Lido's proposal is based on the principle that traditional staking has a major drawback: this mechanism immobilises assets, making them inaccessible for trading or other investments for a given period. Lido addresses this problem by introducing the concept of "liquid staking".
On Lido, when users stake their cryptocurrencies, they receive stETH tokens (for Ethereum staking) in exchange, which represent their staked stake plus accumulated rewards. These stETH tokens can be traded, sold or used in various decentralised finance (DeFi) applications, offering users immediate liquidity for their staked assets.
Benefits and risks
One of the main benefits of Lido is that it democratises access to staking. Users do not need to own a large amount of cryptocurrencies to participate, which lowers the entry threshold for small investors. Traditional staking involves tying up 32 ethers, or €70,000 at the current rate.
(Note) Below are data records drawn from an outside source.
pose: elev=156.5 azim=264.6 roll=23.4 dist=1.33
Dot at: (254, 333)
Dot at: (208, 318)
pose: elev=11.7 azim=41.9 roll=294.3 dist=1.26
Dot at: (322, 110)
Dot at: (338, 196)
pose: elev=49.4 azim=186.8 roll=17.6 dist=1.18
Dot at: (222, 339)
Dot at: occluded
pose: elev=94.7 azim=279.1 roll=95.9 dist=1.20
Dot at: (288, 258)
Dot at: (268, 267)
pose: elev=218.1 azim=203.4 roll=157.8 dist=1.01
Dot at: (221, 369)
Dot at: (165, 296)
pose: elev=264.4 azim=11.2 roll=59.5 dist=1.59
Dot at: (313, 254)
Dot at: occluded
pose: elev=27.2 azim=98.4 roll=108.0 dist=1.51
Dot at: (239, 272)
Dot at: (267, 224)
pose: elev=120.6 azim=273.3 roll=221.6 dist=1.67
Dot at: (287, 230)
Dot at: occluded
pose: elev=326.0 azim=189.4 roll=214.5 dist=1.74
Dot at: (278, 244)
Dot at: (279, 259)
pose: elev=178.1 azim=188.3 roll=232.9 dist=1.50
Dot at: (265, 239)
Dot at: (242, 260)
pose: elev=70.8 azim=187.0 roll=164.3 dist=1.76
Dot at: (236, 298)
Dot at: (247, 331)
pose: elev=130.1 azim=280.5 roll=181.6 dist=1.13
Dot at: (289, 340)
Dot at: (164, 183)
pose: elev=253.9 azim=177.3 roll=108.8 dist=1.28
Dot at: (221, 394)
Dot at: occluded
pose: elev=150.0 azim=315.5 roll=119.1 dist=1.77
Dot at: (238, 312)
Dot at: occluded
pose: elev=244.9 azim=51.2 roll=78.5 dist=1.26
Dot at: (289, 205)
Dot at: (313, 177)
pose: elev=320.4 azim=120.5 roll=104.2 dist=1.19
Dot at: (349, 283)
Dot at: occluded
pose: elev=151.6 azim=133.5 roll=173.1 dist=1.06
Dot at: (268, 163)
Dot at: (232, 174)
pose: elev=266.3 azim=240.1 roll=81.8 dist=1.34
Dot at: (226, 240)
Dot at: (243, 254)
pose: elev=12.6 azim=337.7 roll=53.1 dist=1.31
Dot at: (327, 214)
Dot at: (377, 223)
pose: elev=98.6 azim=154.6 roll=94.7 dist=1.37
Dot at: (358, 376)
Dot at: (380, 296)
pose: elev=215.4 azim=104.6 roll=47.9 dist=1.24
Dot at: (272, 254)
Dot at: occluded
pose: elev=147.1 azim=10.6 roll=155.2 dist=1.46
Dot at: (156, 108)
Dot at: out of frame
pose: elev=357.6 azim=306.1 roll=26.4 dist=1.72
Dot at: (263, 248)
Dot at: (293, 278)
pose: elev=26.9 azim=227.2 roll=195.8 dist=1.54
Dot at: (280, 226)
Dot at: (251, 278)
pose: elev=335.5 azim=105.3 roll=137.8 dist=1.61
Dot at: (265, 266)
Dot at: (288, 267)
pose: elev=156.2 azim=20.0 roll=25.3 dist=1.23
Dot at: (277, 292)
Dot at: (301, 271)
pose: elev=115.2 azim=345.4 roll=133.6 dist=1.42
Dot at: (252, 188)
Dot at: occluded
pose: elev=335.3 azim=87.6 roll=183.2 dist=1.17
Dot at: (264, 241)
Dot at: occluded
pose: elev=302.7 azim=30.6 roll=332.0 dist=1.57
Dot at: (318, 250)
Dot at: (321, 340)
However, like any innovation in the crypto space, Lido is not without its risks. The main challenge relates to its weight in overall Ethereum staking: the protocol currently attracts just under 33% of staked ethers. And of all the players in Ethereum liquid staking, Lido accounts for 74% of the market. "This is a typical case of a protocol taking over an entire market," points out Laszlo Szabo, CEO of Kiln, which has been selected as Lido's staking provider. For Stanislas Barthélémi, crypto expert at KPMG, "this is the consequence of the design chosen by Ethereum", he believes. "Given that it's much simpler to use Lido than to run your own validation node, it's not surprising that this project is attracting so much capital," he points out. "But I'm not worried as long as its operation remains distributed (35 staking providers around the world work with Lido) and it doesn't hinder the development of competitors," notes Stanislas Barthélémi.
"The solution is not to block projects like Lido," asserts Laszlo Szabo. "I think it's much healthier to favour solid alternatives that have different visions: we may consider that Lido is the most suitable standard for individuals, but Rocket Pool or others may be more effective in ensuring decentralisation," he points out. "For me, decentralisation is not just about the decentralisation of a single protocol, but about the multitude of solid technologies that are being developed by serious teams. It may seem counter-intuitive, but the fact that big exchanges like Coinbase or Cryptocom also offer liquid staking also contributes enormously to decentralisation," adds Laszlo Szabo.